Exercise instructions:
1) Answer from the article on migrant workers' security concerns:
(a) Migrants from which three countries are covered by the plan?
(b) To what year has the Thai government extended the timeframe for verification?
(c) Who often keeps the workers' passports?
2) In the article on migrant workers' security concerns, repeat word for word the part that opens with the words containing "Democrtic Voice of" and closes with "the migrant community.".

Selected text:
*** Block opens ***

Security concerns plague migrant workers

Democrtic Voice of Burma
Jan 24 2010


Jan 22, 2010 (DVB)–Burmese migrant workers are waiting with concern over the new National Verification Programme which will seek to register the millions of migrant workers currently in Thailand.

The plan, which involves migrants from Burma, Laos and Cambodia registering with the government in their country of origin, as well as the Thai government, has triggered security fears among the migrant community.

“Many workers are concerned about security, especially their relatives in Burma because there are rumours that local authorities will threaten and extort money from the families of migrant workers,” said Moe Swe of Yaung Chi Oo migrant workers association in Mae Sot, Thailand.

“One of the workers’ mothers in Moulmein [Mon state] had money extorted from her by authorities. There was also a group of workers in Phuket [Thailand] who filled out the form and then the local authorities went and extorted money from their families,” he continued.

The Thai government has extended the timeframe for verification to 2012 and a Burmese labour minister has urged migrants to complete the registration. The Thai newspaper, The Nation, reported that the minister had claimed the migrant workers would not be taxed.

Moe Swe said that some of the workers will not complete the National Verification Process, even though they are registered.

“They cannot hold their passport because the employers often keep their passports, so the employers always control them; they still won’t have the freedom it is meant to give them.”

There is also the concern about the price of documents and travel for registration, which could discourage many.

It could also mean that migrants enter into exploitative bonded labour with employers, whereby they take out a loan on to attain the documents and then spend a year working off the loan in poor conditions.

“It is a good thing,” said Moe Swe, but “in reality there are several problems”. For example, ethnic minorities who live outside of Burmese government territory no longer appear on ‘family lists’, and so therefore will have trouble registering in Thailand. The process relies on a claimant having a country of origin and being able to prove that.

Furthermore, decades of military rule in Burma have caused an absence of competent bureaucracy, and fuelled a reluctance to give the authorities personal information for fear of the abuse.

*** Block closes ***

Saved entries:

*** Block opens ***

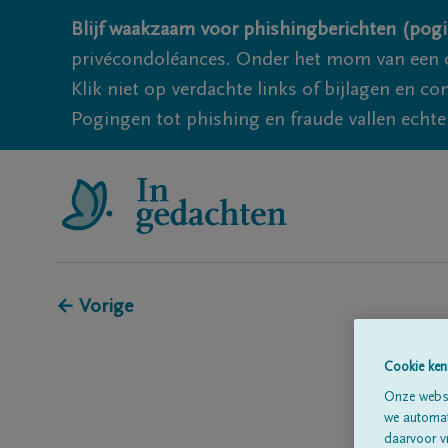
Blijf waakzaam voor phishingberichten (pogi
privécondoléances. Onder het mom van een c
Klik niet op verdachte links of bijlagen en 
Pogingen tot phishing en fraude vallen echter
← Vorige
Cookie ken
Onze websi
we automati
daarvoor v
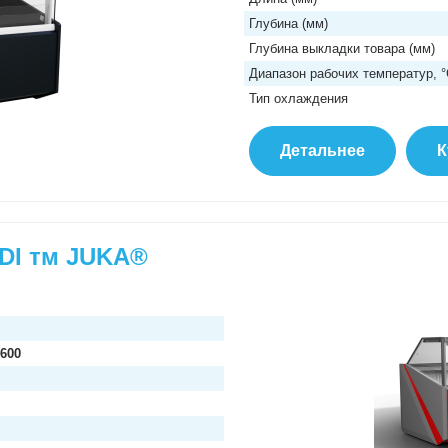
Глубина (мм)
Глубина выкладки товара (мм)
Диапазон рабочих температур, 
Тип охлаждения
Детальнее
К
DI тм JUKA®
2600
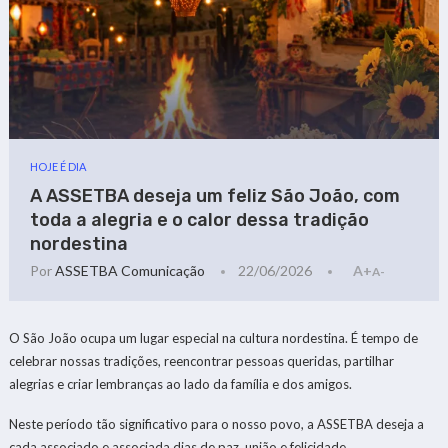
HOJE É DIA
A ASSETBA deseja um feliz São João, com
toda a alegria e o calor dessa tradição
nordestina
Por
ASSETBA Comunicação
22/06/2026
A+
A-
O São João ocupa um lugar especial na cultura nordestina. É tempo de
celebrar nossas tradições, reencontrar pessoas queridas, partilhar
alegrias e criar lembranças ao lado da família e dos amigos.
Neste período tão significativo para o nosso povo, a ASSETBA deseja a
cada associado e associada dias de paz, união e felicidade.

*** Block closes ***

Numbered answers:
1)
(a) Burma, Laos and Cambodia
(b) 2012
(c) The employers

2)
Democrtic Voice of Burma
Jan 24 2010


Jan 22, 2010 (DVB)–Burmese migrant workers are waiting with concern over the new National Verification Programme which will seek to register the millions of migrant workers currently in Thailand.

The plan, which involves migrants from Burma, Laos and Cambodia registering with the government in their country of origin, as well as the Thai government, has triggered security fears among the migrant community.